Puede ser bueno o malo, el olor siempre está presente. Sólo hace falta ser consciente, algunas veces ni eso, porque te golpea el cerebro en el centro de la emoción y todo lo demás pasa a ser secundario. Se aprende a diluir la distinción entre bueno y malo: no todos los olores malos son tan malos y además pueden servir como alerta sobre algo que sin ellos hubiese pasado desapercibido; mientras, todos los buenos son buenos y se evocan a sí mismos incansablemente. ¡Me puedo imaginar cómo olería la casa si hiciésemos pan!

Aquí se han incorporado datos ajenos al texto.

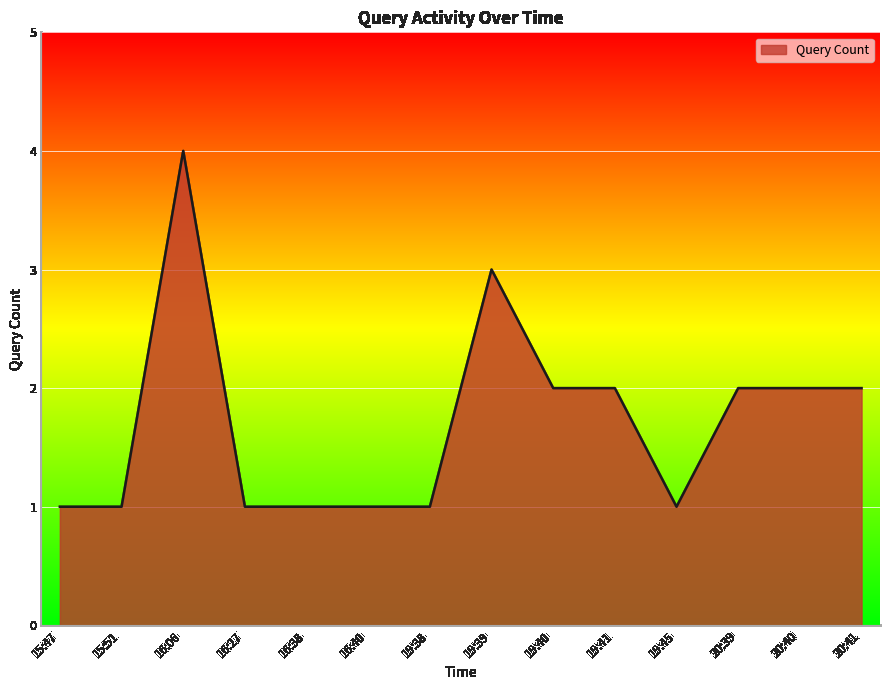

What position from the right is 20:39?

3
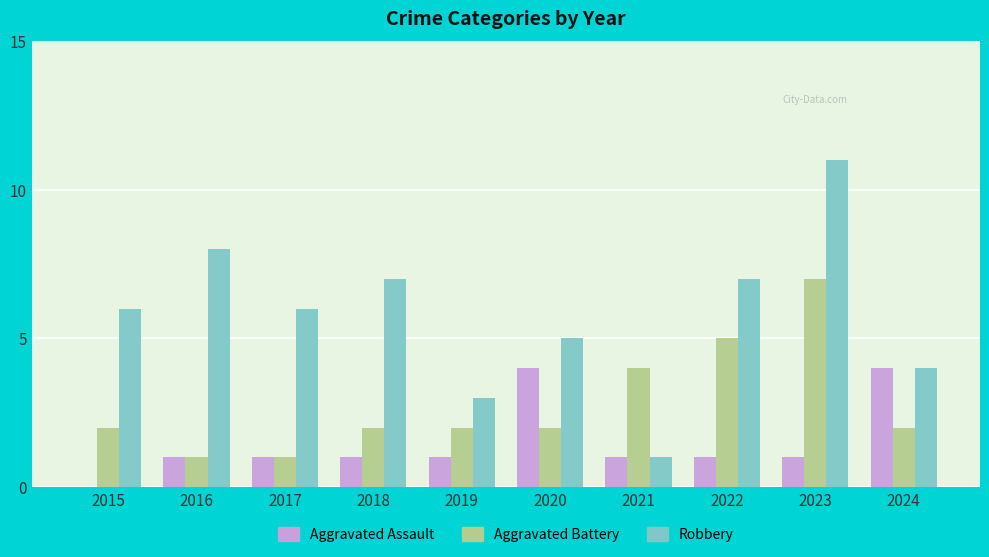

Is it true that Aggravated Assault equals 0 at 2022?

False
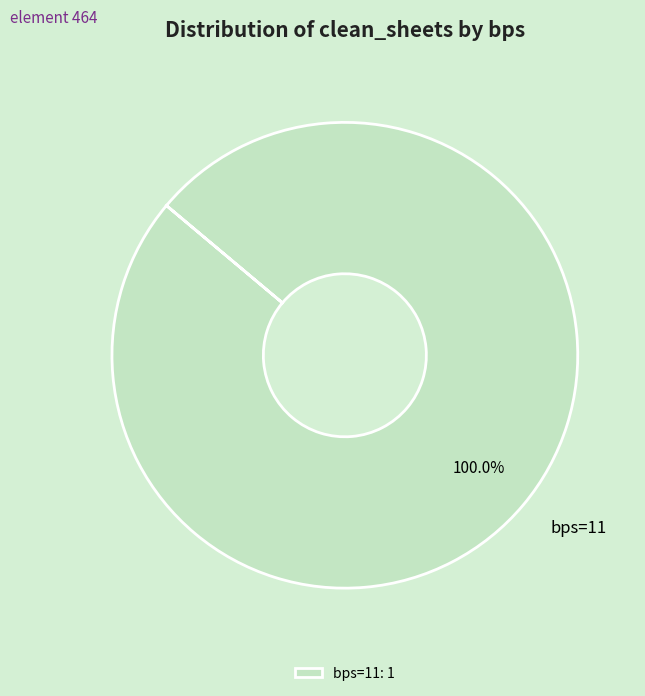

Which category accounts for the majority?

bps=11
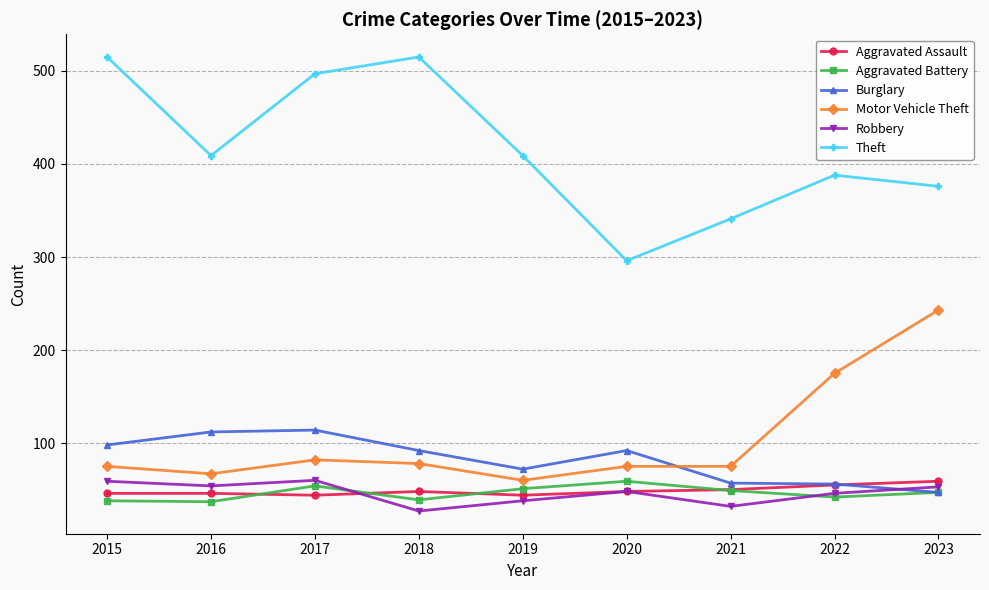

Count the number of categories in the chart.

9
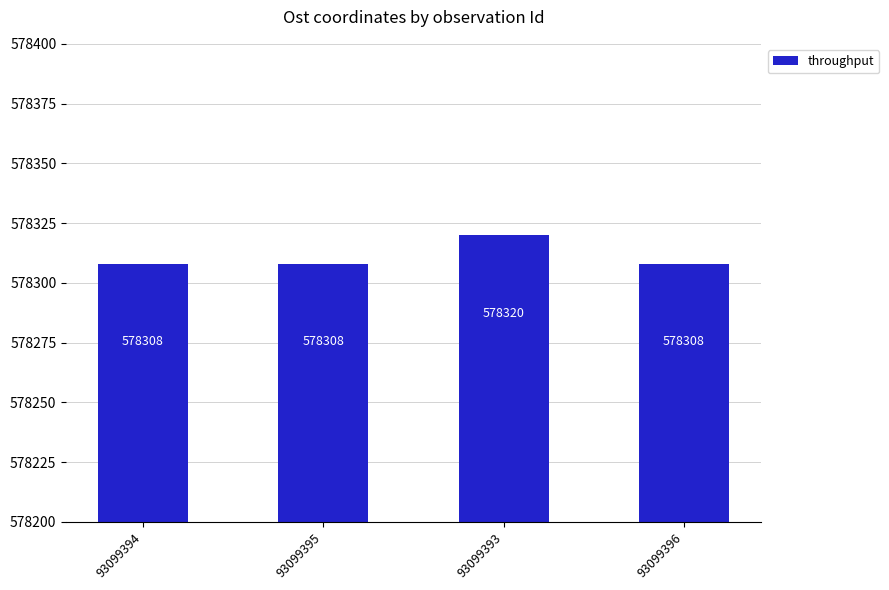

What is the difference between the values at 93099393 and 93099395?

12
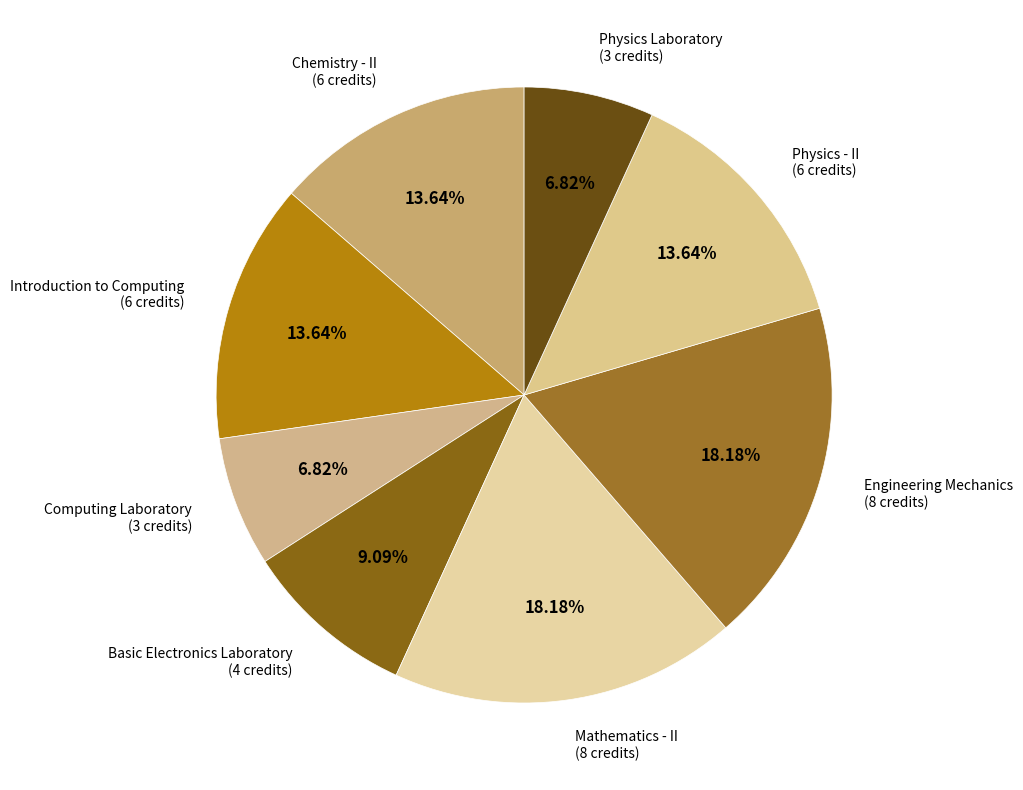

Is there a majority slice in this chart?

No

Tengo un problema en la vista que me impide distinguir ciertos colores: los marrones y los verdes se me mezclan, las tonalidades son una quimera para mí, eso tan rojo que tú ves tan claro para mí forma parte de un todo uniforme. Aún así, me sorprende la viveza con que se anuncian las flores, la riqueza de matices en las plumas de los pájaros, el azul infinito del cielo tras el blanco de las nubes, los grises impactantes de la tormenta, los rojos tardíos de la puesta de sol y ese violeta, que ahora ya sé qué color es “violeta”, con que la tarde va anunciando a la noche.
Quizás sea el agua, quizás la sal, quizás la combinación. O tus manos que mezclan, sin mayor complicación, aceite y hierbas y especias y hojas y hasta flores, porque he comido flores crujientes de sabor suavemente dulce y fresco. Quizá la altura potencia el sabor, o quizá es el olor, que viene primero, el que prepara al cuerpo para que sepa a qué sabrá. Quizá sea la proximidad del fuego, quizá el calor primordial de la brasa, quizá la materia prima inmediata: el huerto, los huevos, las hierbas, la cooperativa. Quizá que todo se hace con cariño y eso al final el cuerpo lo sabe.
Olores, colores y sabores son aquí más fuertes, recios, directos, presentes: reales.